→ What you will do: Type out the listing below exactly. Pictures stay out of it.

→ Dataset content:
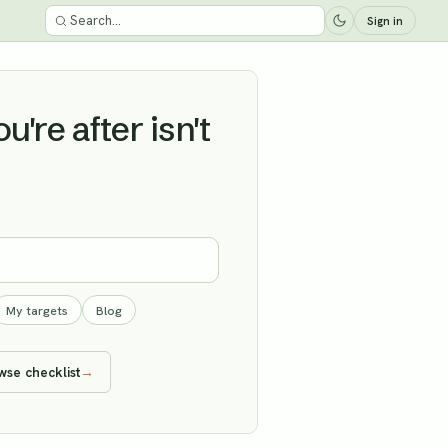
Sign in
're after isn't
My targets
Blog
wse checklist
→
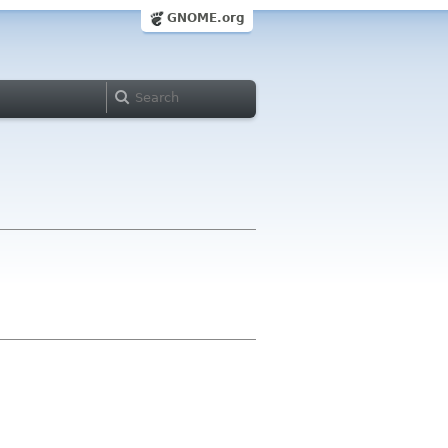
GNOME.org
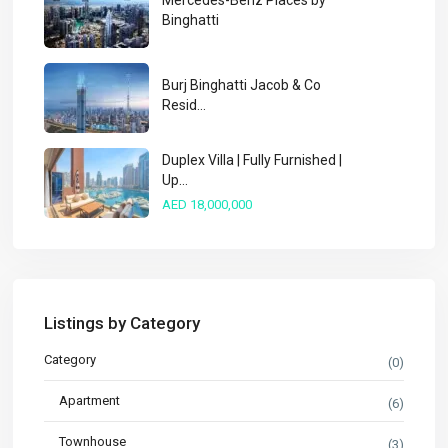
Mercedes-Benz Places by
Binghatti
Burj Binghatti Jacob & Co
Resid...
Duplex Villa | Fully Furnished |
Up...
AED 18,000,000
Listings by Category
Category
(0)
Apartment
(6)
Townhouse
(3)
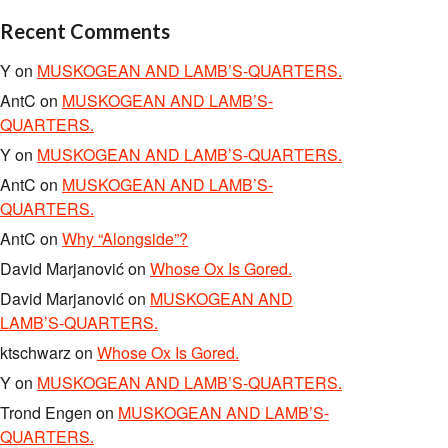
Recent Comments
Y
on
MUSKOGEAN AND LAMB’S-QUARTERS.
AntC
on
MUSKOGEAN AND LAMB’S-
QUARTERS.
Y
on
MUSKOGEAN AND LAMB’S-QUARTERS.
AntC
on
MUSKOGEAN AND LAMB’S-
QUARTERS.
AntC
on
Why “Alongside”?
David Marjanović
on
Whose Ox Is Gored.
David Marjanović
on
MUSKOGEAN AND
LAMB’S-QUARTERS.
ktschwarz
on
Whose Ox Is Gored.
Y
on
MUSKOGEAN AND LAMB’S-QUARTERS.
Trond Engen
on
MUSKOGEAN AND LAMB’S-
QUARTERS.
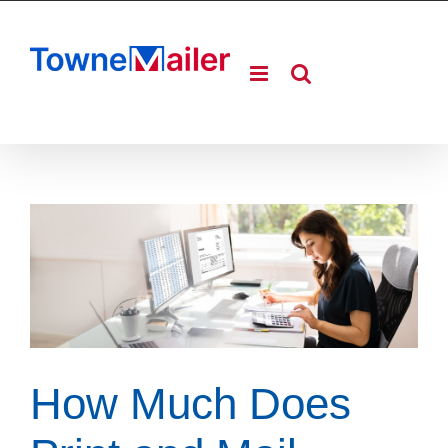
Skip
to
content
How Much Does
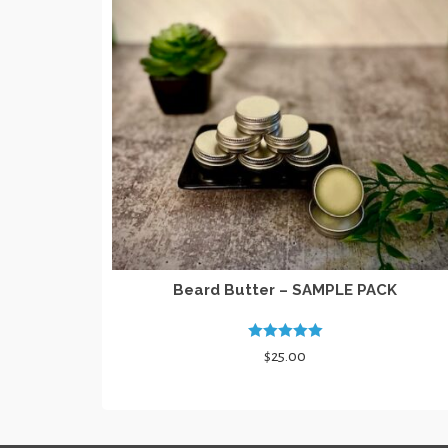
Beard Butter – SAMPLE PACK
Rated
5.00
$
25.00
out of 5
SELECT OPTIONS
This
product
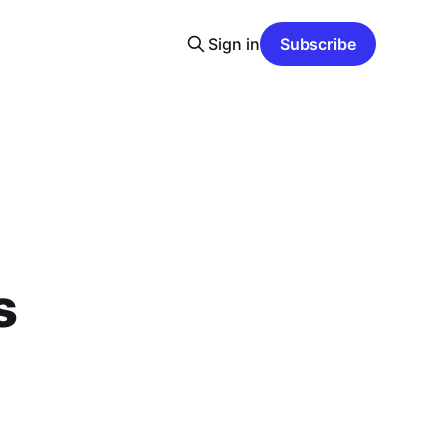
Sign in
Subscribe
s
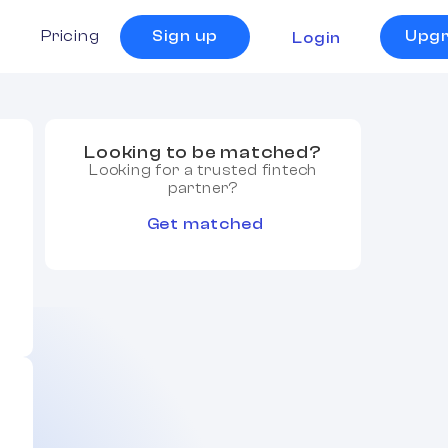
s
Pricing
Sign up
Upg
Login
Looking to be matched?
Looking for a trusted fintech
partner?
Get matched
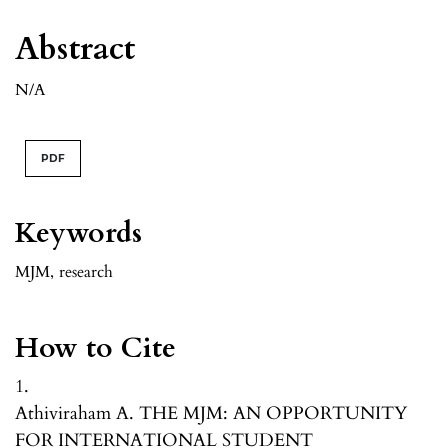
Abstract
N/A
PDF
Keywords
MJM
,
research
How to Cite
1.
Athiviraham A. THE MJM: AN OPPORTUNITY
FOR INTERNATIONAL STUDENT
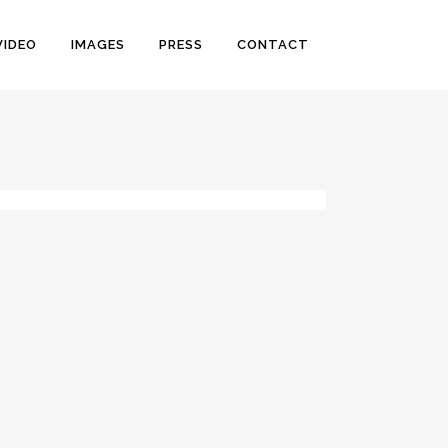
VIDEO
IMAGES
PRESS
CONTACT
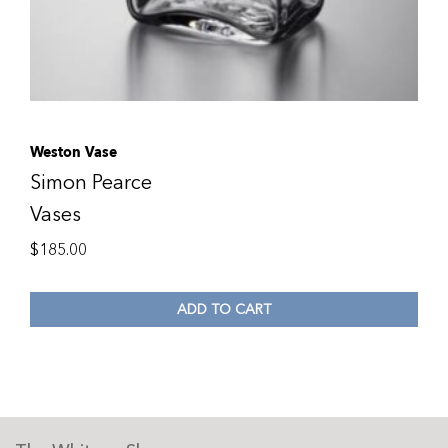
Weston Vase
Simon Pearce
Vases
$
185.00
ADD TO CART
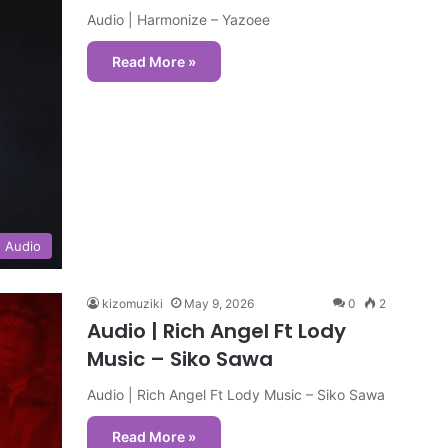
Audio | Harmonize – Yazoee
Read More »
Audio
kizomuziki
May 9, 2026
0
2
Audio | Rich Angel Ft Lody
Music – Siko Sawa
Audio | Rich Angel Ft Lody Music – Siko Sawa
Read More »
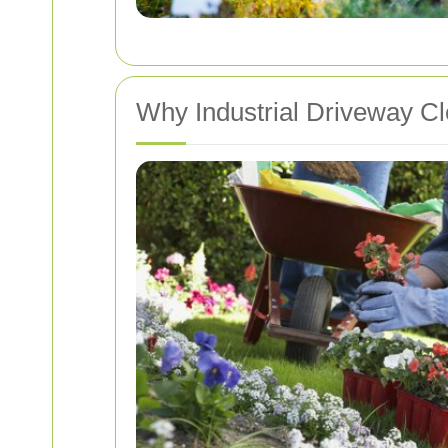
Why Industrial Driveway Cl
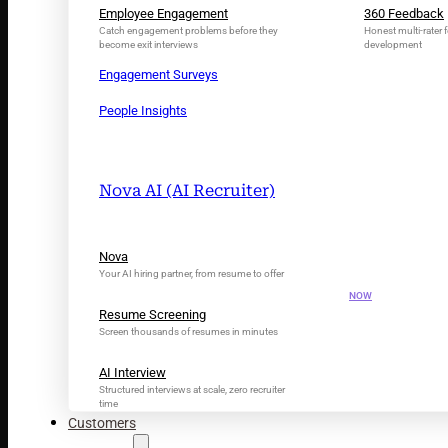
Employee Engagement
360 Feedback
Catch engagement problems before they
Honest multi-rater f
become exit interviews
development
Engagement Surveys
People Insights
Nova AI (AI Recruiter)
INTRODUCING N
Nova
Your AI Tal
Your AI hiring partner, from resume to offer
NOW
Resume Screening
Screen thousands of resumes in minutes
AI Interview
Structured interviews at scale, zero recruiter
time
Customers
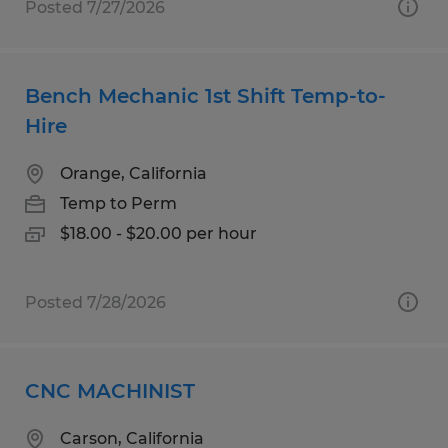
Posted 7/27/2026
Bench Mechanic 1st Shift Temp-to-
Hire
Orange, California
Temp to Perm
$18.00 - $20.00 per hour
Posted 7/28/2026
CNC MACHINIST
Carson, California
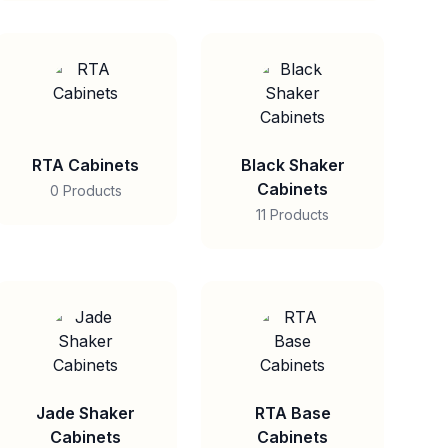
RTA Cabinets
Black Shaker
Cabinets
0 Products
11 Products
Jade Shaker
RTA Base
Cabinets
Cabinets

→ Your response:
Sign in
're after isn't
My targets
Blog
wse checklist
→
GNOME.org
Mercedes-Benz Places by
Binghatti
Burj Binghatti Jacob & Co
Resid...
Duplex Villa | Fully Furnished |
Up...
AED 18,000,000
Listings by Category
Category
(0)
Apartment
(6)
Townhouse
(3)
Recent Comments
Y
on
MUSKOGEAN AND LAMB’S-QUARTERS.
AntC
on
MUSKOGEAN AND LAMB’S-
QUARTERS.
Y
on
MUSKOGEAN AND LAMB’S-QUARTERS.
AntC
on
MUSKOGEAN AND LAMB’S-
QUARTERS.
AntC
on
Why “Alongside”?
David Marjanović
on
Whose Ox Is Gored.
David Marjanović
on
MUSKOGEAN AND
LAMB’S-QUARTERS.
ktschwarz
on
Whose Ox Is Gored.
Y
on
MUSKOGEAN AND LAMB’S-QUARTERS.
Trond Engen
on
MUSKOGEAN AND LAMB’S-
QUARTERS.
Skip
to
content
How Much Does
Beard Butter – SAMPLE PACK
Rated
5.00
$
25.00
out of 5
SELECT OPTIONS
This
product
Sign in
Subscribe
s
s
Pricing
Sign up
Upg
Login
Looking to be matched?
Looking for a trusted fintech
partner?
Get matched
Abstract
N/A
PDF
Keywords
MJM
,
research
How to Cite
1.
Athiviraham A. THE MJM: AN OPPORTUNITY
FOR INTERNATIONAL STUDENT
VIDEO
IMAGES
PRESS
CONTACT
Weston Vase
Simon Pearce
Vases
$
185.00
ADD TO CART
Audio | Harmonize – Yazoee
Read More »
Audio
kizomuziki
May 9, 2026
0
2
Audio | Rich Angel Ft Lody
Music – Siko Sawa
Audio | Rich Angel Ft Lody Music – Siko Sawa
Read More »
Why Industrial Driveway Cl
Employee Engagement
360 Feedback
Catch engagement problems before they
Honest multi-rater f
become exit interviews
development
Engagement Surveys
People Insights
Nova AI (AI Recruiter)
INTRODUCING N
Nova
Your AI Tal
Your AI hiring partner, from resume to offer
NOW
Resume Screening
Screen thousands of resumes in minutes
AI Interview
Structured interviews at scale, zero recruiter
time
Customers
Posted 7/27/2026
Bench Mechanic 1st Shift Temp-to-
Hire
Orange, California
Temp to Perm
$18.00 - $20.00 per hour
Posted 7/28/2026
CNC MACHINIST
Carson, California
RTA Cabinets
Black Shaker
Cabinets
0 Products
11 Products
Jade Shaker
RTA Base
Cabinets
Cabinets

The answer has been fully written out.